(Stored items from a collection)
----
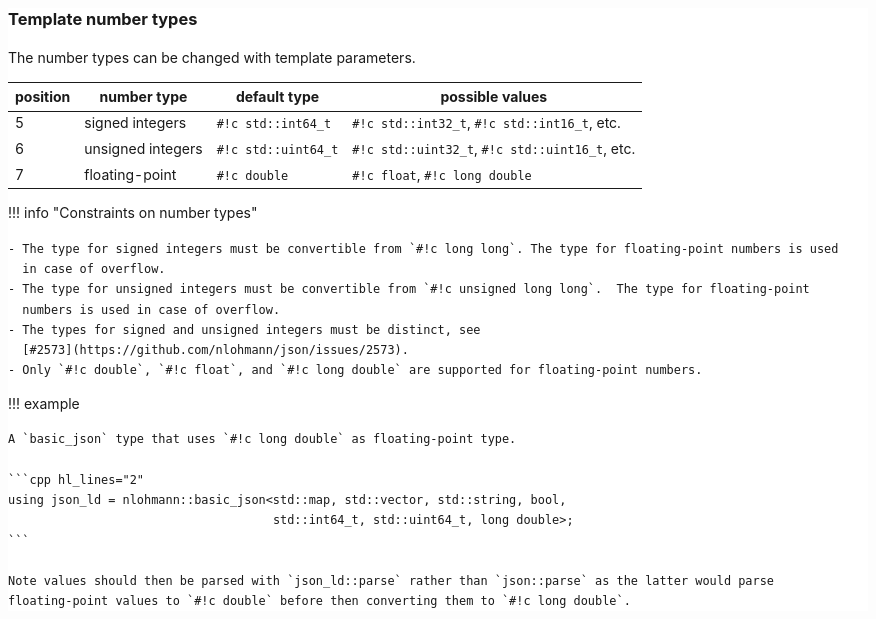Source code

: ### Template number types

The number types can be changed with template parameters.

| position | number type | default type | possible values |
| -------- | ----------- | ------------ | --------------- |
| 5        | signed integers | `#!c std::int64_t` | `#!c std::int32_t`, `#!c std::int16_t`, etc. |
| 6        | unsigned integers | `#!c std::uint64_t` | `#!c std::uint32_t`, `#!c std::uint16_t`, etc. |
| 7        | floating-point | `#!c double` | `#!c float`, `#!c long double` |

!!! info "Constraints on number types"

    - The type for signed integers must be convertible from `#!c long long`. The type for floating-point numbers is used
      in case of overflow.
    - The type for unsigned integers must be convertible from `#!c unsigned long long`.  The type for floating-point
      numbers is used in case of overflow.
    - The types for signed and unsigned integers must be distinct, see
      [#2573](https://github.com/nlohmann/json/issues/2573).
    - Only `#!c double`, `#!c float`, and `#!c long double` are supported for floating-point numbers.

!!! example

    A `basic_json` type that uses `#!c long double` as floating-point type.

    ```cpp hl_lines="2"
    using json_ld = nlohmann::basic_json<std::map, std::vector, std::string, bool,
                                         std::int64_t, std::uint64_t, long double>;
    ```

    Note values should then be parsed with `json_ld::parse` rather than `json::parse` as the latter would parse
    floating-point values to `#!c double` before then converting them to `#!c long double`.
----
**WHAT IS EXPECTED:**
Return, word for word, the line containing "[#2573](https://github.com/nlohmann/json/issues/2573)." and all lines after it through the last line of the records, and nothing else.

**ANSWER TO THE EXERCISE:**
      [#2573](https://github.com/nlohmann/json/issues/2573).
    - Only `#!c double`, `#!c float`, and `#!c long double` are supported for floating-point numbers.

!!! example

    A `basic_json` type that uses `#!c long double` as floating-point type.

    ```cpp hl_lines="2"
    using json_ld = nlohmann::basic_json<std::map, std::vector, std::string, bool,
                                         std::int64_t, std::uint64_t, long double>;
    ```

    Note values should then be parsed with `json_ld::parse` rather than `json::parse` as the latter would parse
    floating-point values to `#!c double` before then converting them to `#!c long double`.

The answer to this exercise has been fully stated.